Taiko meets Indian taal at this fusion music performance
A 14-member ensemble from Australia will cast a spell with its Indo-Japanese act using drums, flute and dance derived from Bharatanatyam and Kuchipudi
A scene featuring taiko drummers with katsugi-okedo, a drummer playing odaiko and the dancers
Under hazy blue and yellow lights, the stage vibrates with rustic sounds of Japanese taiko drums and sweet, metallic notes of ghungroos as an ensemble plays off both the performance styles on a floor covered with dirt. Connected to the earth through a strong stance, the taiko drummers produce powerful sounds using drum sticks. Flecks of dust fly off the ground as six performers match their beats with fluid Indian Classical dance moves derived from Bharatanatyam and Kuchipudi.
The scene, Of The Fields, transforms the stage floor into a circle of dirt where the dancers and drummers interact
The lights dim, the scene changes and Riley Lee, a grandmaster of the Japanese shakuhachi flute, plays a meditative melody on the end-blown bamboo flute, introduced to Japan by China back in the late seventh century. The two scenes, Of The Fields and Cascading Waterfall, are part of the eight that comprise an 80-minute performance, Chi Udaka. Pieced together by two Australian companies, Taikoz and Lingalayam Indian Classical Dance Company, it debuts in Mumbai next week as part of an India tour sponsored by the Australian Government, the Australia India Council and ArtsNSW.
Riley Lee, grandmaster of the Japanese shakuhachi flute plays solo
The back story
The seed for Chi Udaka — Chi means earth in Japanese and Udaka means water in Sanskrit — was sown 20 years ago, when Anandavalli, the choreographer and artistic director of Lingalayam, watched Lee at a performance. “I was mesmerised and intrigued to discover that he played with taiko players. It was a perfect partnership that honoured the traditional roots of their music, while allowing their individual artistic practice to grow,” says the dancer, who approached Ian Cleworth, the artistic director at Taikoz, in 2011 to collaborate for an Indo-Japanese performance, which shaped up as Chi Udaka.

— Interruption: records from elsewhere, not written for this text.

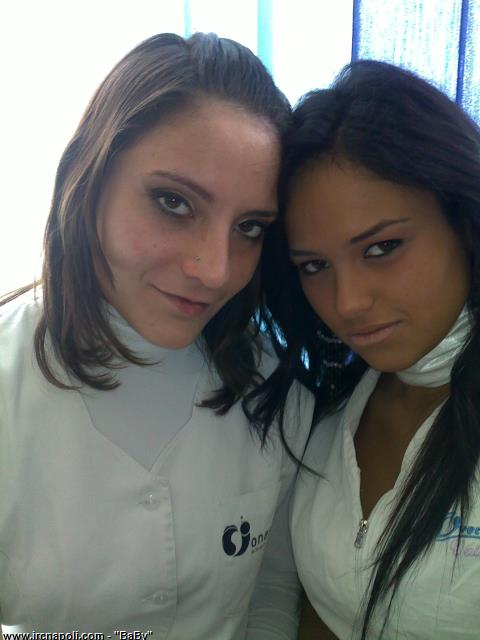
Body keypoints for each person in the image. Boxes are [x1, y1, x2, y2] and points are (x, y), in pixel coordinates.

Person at [0, 32, 313, 638]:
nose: (215, 270)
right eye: (174, 202)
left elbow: (274, 587)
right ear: (90, 178)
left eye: (249, 227)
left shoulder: (275, 389)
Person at [260, 60, 480, 638]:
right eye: (314, 266)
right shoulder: (326, 407)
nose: (348, 303)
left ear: (464, 221)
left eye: (382, 248)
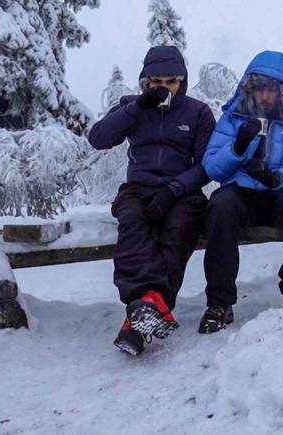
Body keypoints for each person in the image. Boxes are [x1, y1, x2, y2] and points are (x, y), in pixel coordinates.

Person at [87, 46, 216, 355]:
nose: (163, 88)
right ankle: (149, 304)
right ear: (145, 82)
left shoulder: (198, 112)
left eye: (171, 81)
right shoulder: (131, 106)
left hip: (182, 190)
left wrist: (174, 189)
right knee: (132, 226)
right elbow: (98, 138)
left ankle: (142, 314)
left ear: (181, 82)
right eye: (155, 82)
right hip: (139, 187)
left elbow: (207, 165)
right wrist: (137, 106)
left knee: (178, 231)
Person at [197, 51, 283, 334]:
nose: (266, 96)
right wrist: (238, 148)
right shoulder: (231, 120)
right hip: (242, 194)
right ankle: (219, 302)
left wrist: (277, 176)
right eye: (260, 89)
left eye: (272, 90)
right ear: (249, 89)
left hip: (281, 194)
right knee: (220, 207)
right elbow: (213, 169)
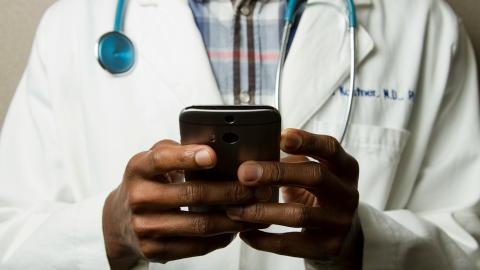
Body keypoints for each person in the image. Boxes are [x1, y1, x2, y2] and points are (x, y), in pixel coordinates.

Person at [0, 0, 479, 269]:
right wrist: (107, 231)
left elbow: (469, 241)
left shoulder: (426, 25)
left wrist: (363, 244)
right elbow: (9, 242)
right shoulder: (72, 25)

Comprising a Sydney-based 14-member ensemble — with six dancers, five taiko players and three musicians on shakuhachi, vocals and cello — the performance celebrates life as experienced in the course of a single day. “The scenes reflect the mood, character and feelings of different times of the day and night — from the breath of a faint breeze in the morning to the intensity of the noon sun and a final moment of exhalation at midnight,” informs Cleworth.
Cleworth composed an 80-page long original score for the performance. The music improvises upon Wadaiko rhythms used in taiko drumming and Honkyoku music (originally played by Zen monks) used for the Japanese flute. It also takes cues from mridangam rhythms. “Anandavalli introduced me to rhythm configurations. Our high-pitched shime-daiko (a small Japanese drum) corresponds to the right hand of the mridangam and our lower taiko corresponds to the left hand of the mridangam. However, it is not an imitation of the instrument,” he shares.
Dance to the beat
Choreographing the performance was a challenge, reveals Anandavalli. “Of The Fields is a complex score. When Taikoz first played Ian’s score at the rehearsal, I got an instant headache. I could not fathom how to choreograph the score. I had to isolate my thinking process and start from the basics in stringing together rhythmical patterns that would fit into it. Riley watched the rehearsal process and commented that he didn’t know that dancers’ feet could move that fast!” she recounts.
Lee uses the oldest style of playing the shakuhachi, developed within a Zen Buddhist context. “The similarity between the shakuhachi and most Indian flutes is that they require patience, dedication, hours of practice and the guidance of a good teacher,” says the artiste, who became the first non-Japanese to attain dai shihan (grandmaster) rank in 1980, and co-founded Taikoz with Cleworth in 1997.
Cleworth sums up, “Despite its derivation and respect towards traditional elements, Chi Udaka reflects who we are as modern Australian artistes. It strives to communicate universal ideas.”
On: November 29, 7.30 pm
At: Jamshed Bhabha Theatre, NCPA, Nariman Point
Cost: 400 onwards
What is taiko?
Traditionally in Japan, taiko accompanies song and dance in theatre, religious ceremonies and community festivals. “The idea of a ‘taiko ensemble’ where the drums are seen and heard as solo instruments is a relatively recent development,” shares Cleworth.
The ensemble uses a variety of taiko drums to play different aspects of the music. “One sequence features katsugi-okedo, light-weight taiko that we sling over our shoulders, allowing us the freedom to interact with the dancers. The big taiko called odaiko is immobile and provides the bass sound of the ensemble. It also adds a dramatic element to the performance,” he adds.